Darbe girişiminin Gülen cemaatiyle ilişkisini en çarpıcı biçimde Genelkurmay Başkanı Orgeneral Hulusi Akar'ın soruşturmada mağdur olarak verdiği ifadede okumak mümkün. Akar 15 Temmuz gecesi rehin alındıktan sonra darbe bildirisinin altını imzalaması istenirken, "Dilerseniz sizi kanaat önderimiz Fetullah Gülen'le görüştürürüz" dendiğini anlattı. Bu öneriyi yapan darbenin merkezi, Ankara Akıncı Hava Üssü Komutanı Tuğgeneral Hakkı Evrim'di. Akar, "ben kimseyle görüşmem" diyerek tuğgenerali tersledi.
Terörle Mücadele polisinin saptamasına göre darbe bildirisini 15 Temmuz gecesi imzalayarak ülke genelindeki birliklere yollayan Genelkurmay Başkanlığı Personel Plan Yönetim Daire Başkanı Tuğgeneral Mehmet Partigöç darbenin asker kanadının başındaydı. TRT'den silah zoruyla okutulan "Yurtta Sulh Konseyi" bildirisinin de altında imzası vardı. Sıkıyönetim ilan edilecek illerde komutanlığı yürütecek subayları sıralayan liste de Partigöç tarafından hazırlanıp ilgili kişilere iletilmişti. Tuğgeneral Partigöç'den sonra ikinci sırada Tümgeneral Mehmet Dişli geliyordu. Görevi darbeye direnecek komutanların derdest edilip darbeye katılmalarını sağlamaktı.

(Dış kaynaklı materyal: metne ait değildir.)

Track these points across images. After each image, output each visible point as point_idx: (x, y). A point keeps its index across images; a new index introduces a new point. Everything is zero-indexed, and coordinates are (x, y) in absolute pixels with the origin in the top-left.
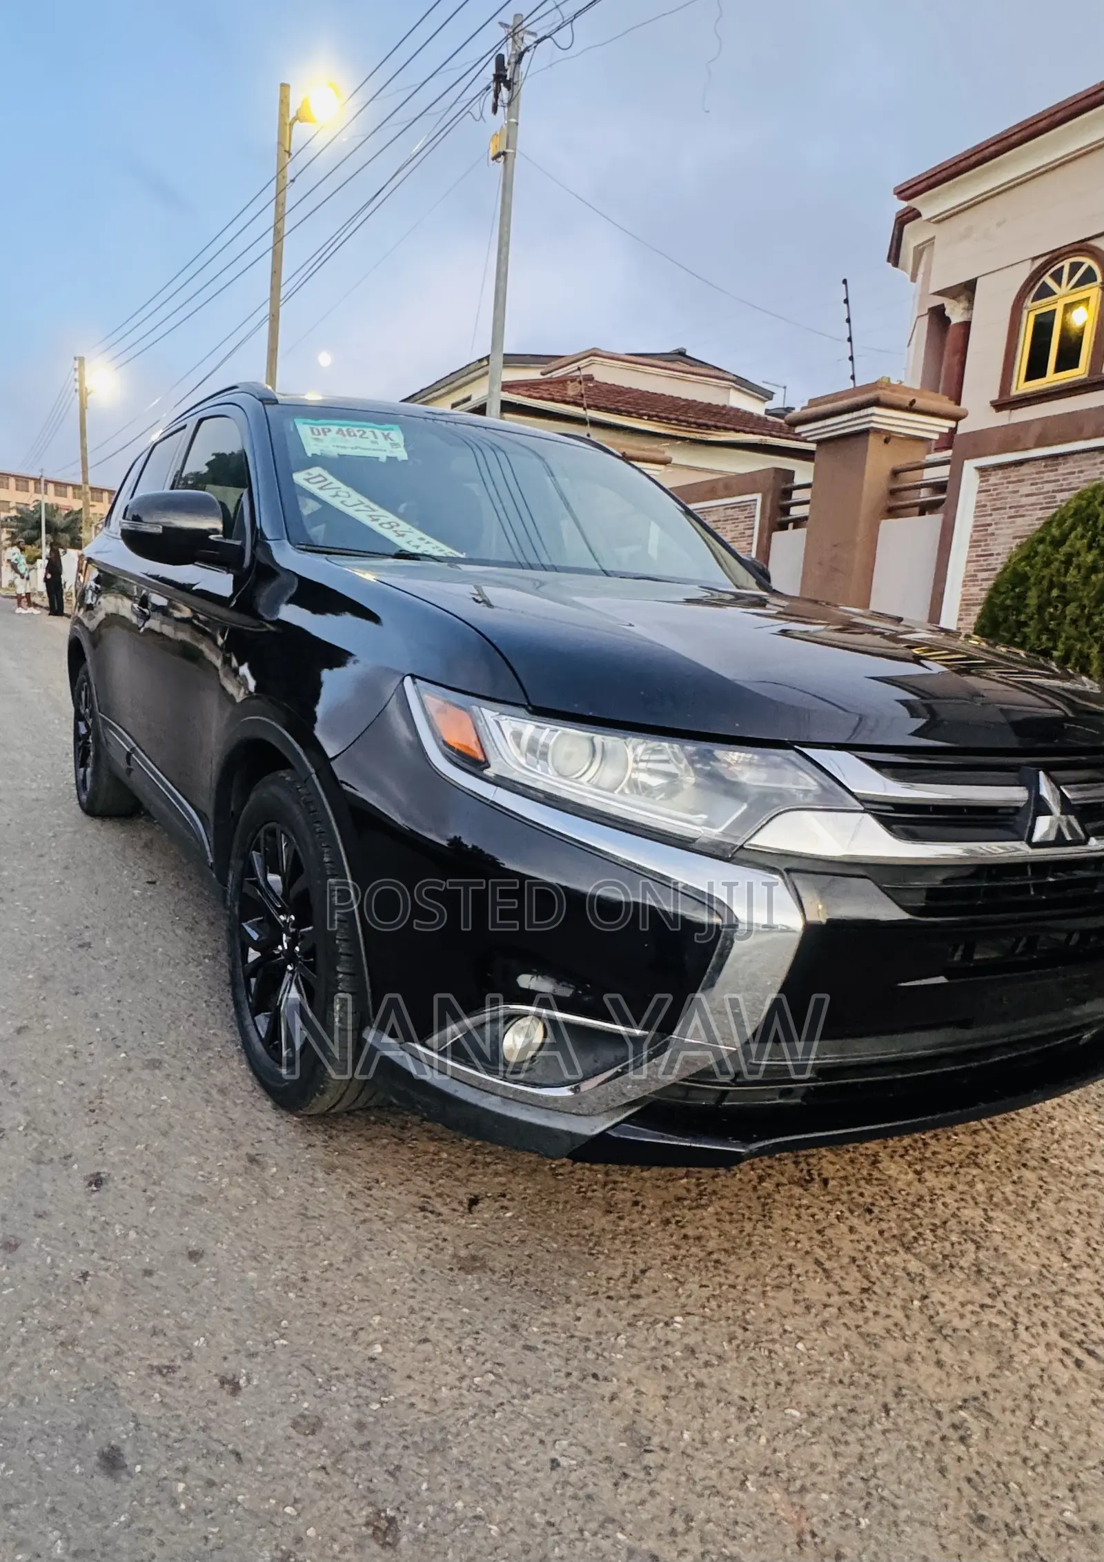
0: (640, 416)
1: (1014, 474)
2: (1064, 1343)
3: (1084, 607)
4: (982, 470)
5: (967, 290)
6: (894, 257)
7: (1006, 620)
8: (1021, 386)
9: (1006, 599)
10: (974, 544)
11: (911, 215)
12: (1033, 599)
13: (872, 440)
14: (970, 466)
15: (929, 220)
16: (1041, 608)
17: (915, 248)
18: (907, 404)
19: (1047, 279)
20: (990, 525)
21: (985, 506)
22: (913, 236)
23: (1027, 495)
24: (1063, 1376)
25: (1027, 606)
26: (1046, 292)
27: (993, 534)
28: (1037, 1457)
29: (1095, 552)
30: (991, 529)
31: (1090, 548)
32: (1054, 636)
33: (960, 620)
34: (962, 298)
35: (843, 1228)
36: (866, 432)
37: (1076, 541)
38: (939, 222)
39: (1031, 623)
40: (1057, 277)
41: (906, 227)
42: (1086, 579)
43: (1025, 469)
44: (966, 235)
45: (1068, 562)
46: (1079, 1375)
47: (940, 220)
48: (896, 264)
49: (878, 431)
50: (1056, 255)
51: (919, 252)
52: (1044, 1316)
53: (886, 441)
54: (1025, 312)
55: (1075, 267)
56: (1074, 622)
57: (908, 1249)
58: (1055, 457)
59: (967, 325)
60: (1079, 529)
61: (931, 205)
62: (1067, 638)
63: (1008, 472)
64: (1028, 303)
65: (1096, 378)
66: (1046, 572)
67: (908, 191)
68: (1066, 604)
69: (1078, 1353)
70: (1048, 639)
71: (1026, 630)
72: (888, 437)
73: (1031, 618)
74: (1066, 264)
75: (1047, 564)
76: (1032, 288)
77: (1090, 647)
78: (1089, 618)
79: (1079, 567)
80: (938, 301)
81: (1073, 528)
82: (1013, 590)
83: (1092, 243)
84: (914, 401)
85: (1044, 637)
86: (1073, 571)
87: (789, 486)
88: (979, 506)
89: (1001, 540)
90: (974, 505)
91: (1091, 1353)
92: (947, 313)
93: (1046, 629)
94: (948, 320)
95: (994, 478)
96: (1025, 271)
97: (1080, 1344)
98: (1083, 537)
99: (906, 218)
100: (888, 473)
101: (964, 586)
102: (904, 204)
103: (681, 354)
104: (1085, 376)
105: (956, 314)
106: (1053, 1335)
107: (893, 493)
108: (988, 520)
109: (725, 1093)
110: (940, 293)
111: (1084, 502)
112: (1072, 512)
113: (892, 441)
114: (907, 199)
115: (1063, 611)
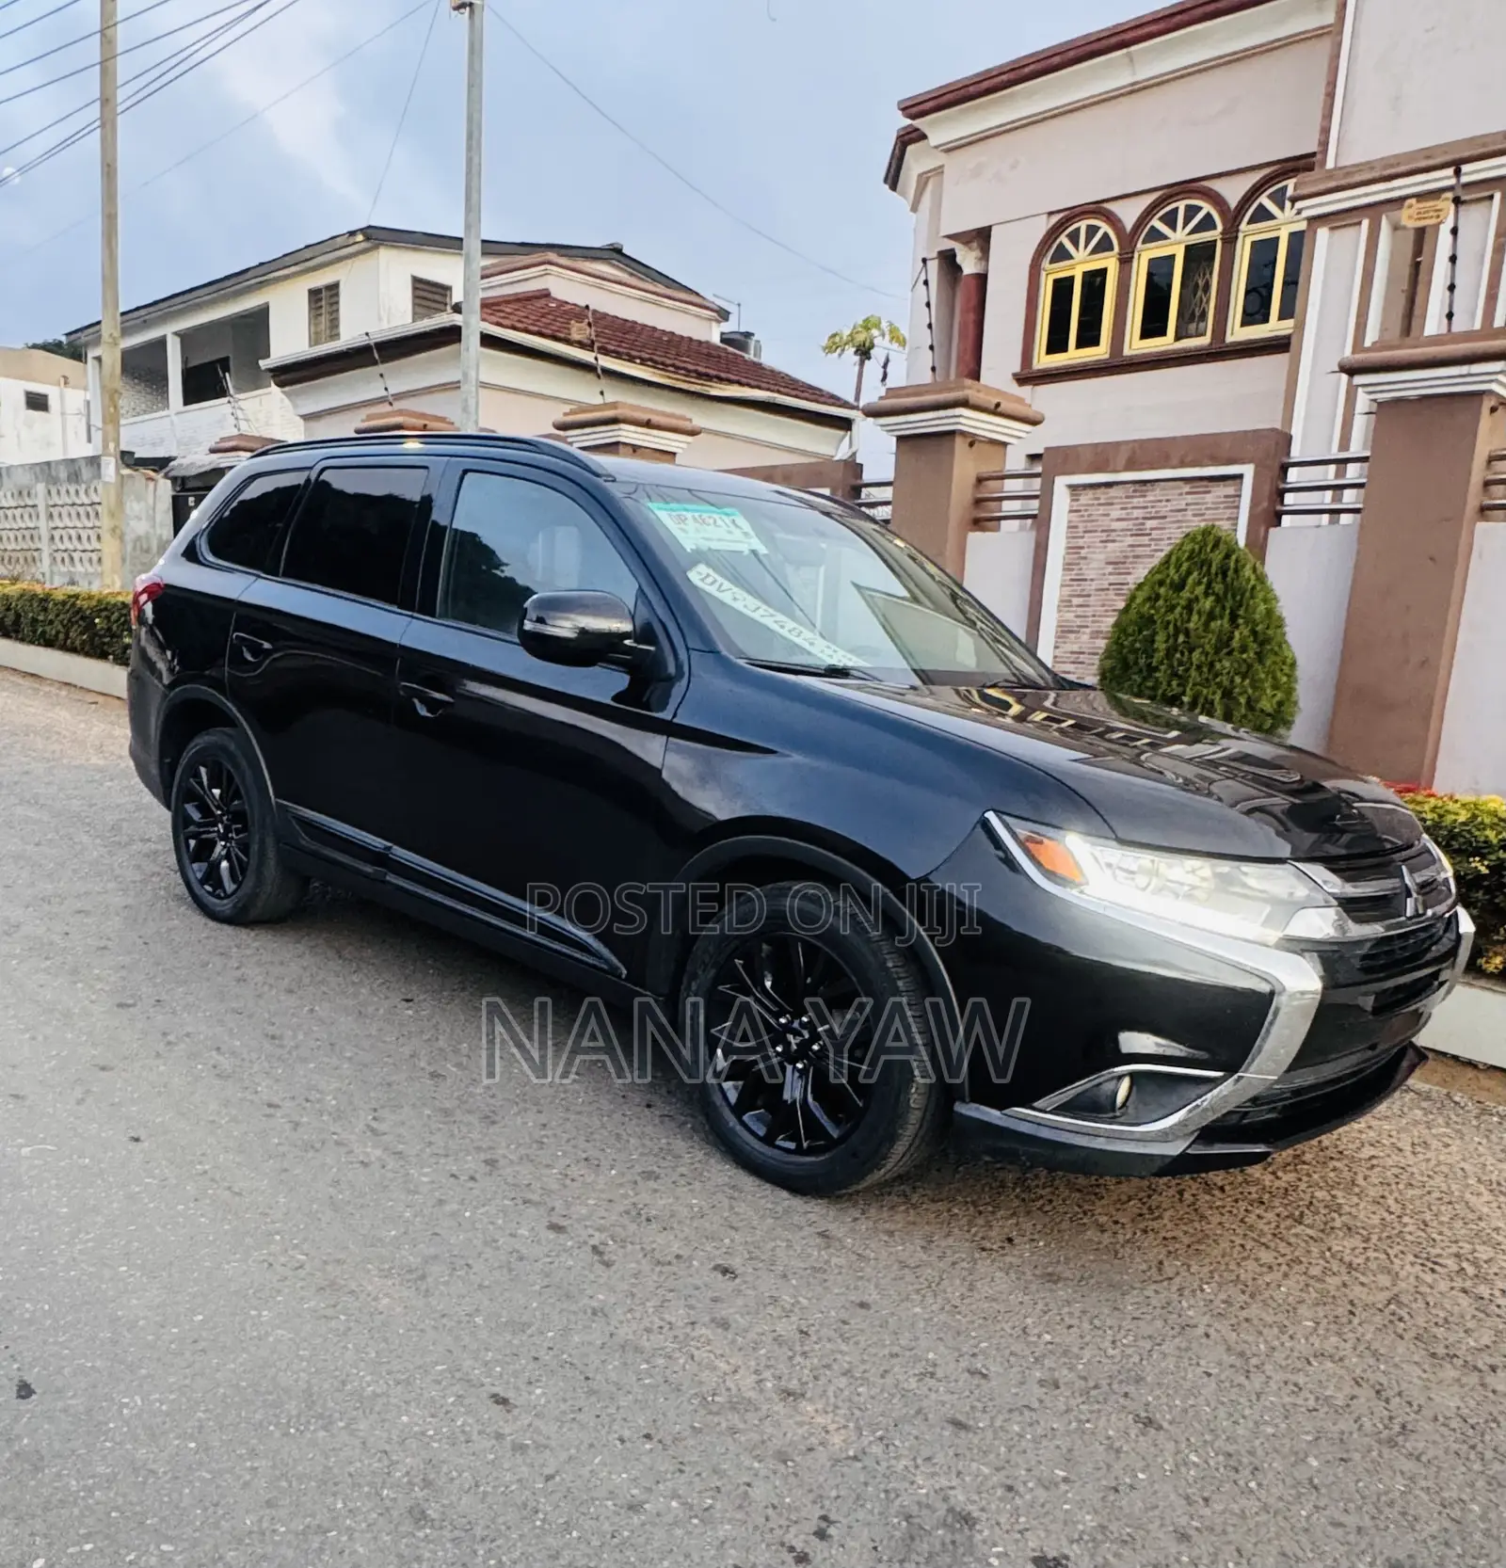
0: (631, 359)
1: (1103, 495)
2: (1419, 1261)
3: (1207, 654)
4: (1073, 488)
5: (982, 237)
6: (893, 179)
7: (1136, 663)
8: (1043, 361)
9: (1135, 641)
10: (1068, 567)
11: (913, 135)
12: (1160, 644)
13: (959, 441)
14: (1061, 483)
15: (936, 147)
16: (1169, 654)
17: (920, 176)
18: (992, 407)
19: (1064, 239)
20: (1082, 548)
21: (1076, 527)
22: (917, 161)
23: (1119, 520)
24: (1429, 1278)
25: (1155, 650)
26: (1062, 255)
27: (1085, 558)
28: (1441, 1322)
29: (1212, 598)
30: (1083, 552)
31: (1206, 594)
32: (1183, 681)
33: (1056, 647)
34: (975, 245)
35: (1253, 1216)
36: (952, 433)
37: (1194, 588)
38: (948, 151)
39: (1163, 667)
40: (1074, 238)
41: (910, 148)
42: (1207, 625)
43: (1113, 492)
44: (977, 173)
45: (1189, 608)
46: (1436, 1276)
47: (950, 149)
48: (894, 187)
49: (963, 433)
50: (1074, 214)
51: (923, 180)
52: (1400, 1248)
53: (971, 445)
54: (1043, 274)
55: (1092, 231)
56: (1199, 667)
57: (1300, 1223)
58: (1144, 482)
59: (982, 279)
60: (1195, 574)
61: (941, 129)
62: (1194, 685)
63: (1100, 492)
64: (1046, 264)
65: (1116, 361)
66: (1170, 617)
67: (915, 108)
68: (1191, 651)
69: (1430, 1265)
70: (1178, 685)
71: (1157, 675)
72: (973, 441)
73: (1162, 663)
74: (1083, 225)
75: (1171, 609)
76: (1050, 247)
77: (1214, 693)
78: (1212, 665)
79: (1199, 613)
80: (950, 244)
81: (1189, 573)
82: (1140, 631)
83: (1106, 205)
84: (998, 405)
85: (1174, 683)
86: (1195, 617)
87: (859, 482)
88: (1071, 527)
89: (1094, 565)
90: (1065, 525)
91: (1435, 1263)
92: (959, 260)
93: (1175, 675)
94: (959, 269)
95: (1086, 498)
96: (1042, 226)
97: (1428, 1259)
98: (1199, 583)
99: (909, 138)
100: (973, 480)
101: (1059, 611)
102: (909, 122)
103: (618, 251)
104: (1107, 356)
105: (968, 262)
106: (1411, 1258)
107: (978, 502)
108: (1081, 542)
109: (1247, 1113)
110: (950, 237)
111: (1197, 547)
112: (1187, 555)
113: (976, 445)
114: (913, 117)
115: (1190, 658)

Darbe girişiminin ardından ihbarlara rağmen Gülen cemaatinin TSK içindeki varlığına yönelik etkili çalışmalar yapmamakla suçlanan Gen-Kur eski Başkanı Necdet Özel en çok eleştirilen kişiydi. Özel tüm ihbar ve iddiaların araştırıldığını söyleyecekti. Ancak Gen-Kur'da arşivlere giren bir belge Özel'i yalanlıyordu. Bu bir istihbarat raporuydu ve yapılan bütün uyarılara rağmen cemaatin TSK içinde örgütlenmeye devam ettiğini kanıtlıyordu. Belge "Fetullah Gülen bağlantılı personel" başlığı altında bin 774 askerle ilgili yapılan soruşturmaların sonuçlarını içeriyordu. Belge 4 Ocak 2016 tarihinde imzaya arz edilmişti. Rapora göre adları bildirilen askerlerden bin 277'sine yönelik hiçbir bulguya rastlanmamıştı! Geriye kalan 47'sininse daha kapsamlı bir biçimde incelenmesi gerektiği belirtilmişti...
Özetle korkunç bir gelecekten son dakikada kurtulduk milletçe. Efendim ölenlere rahmet diliyorum Allah'tan.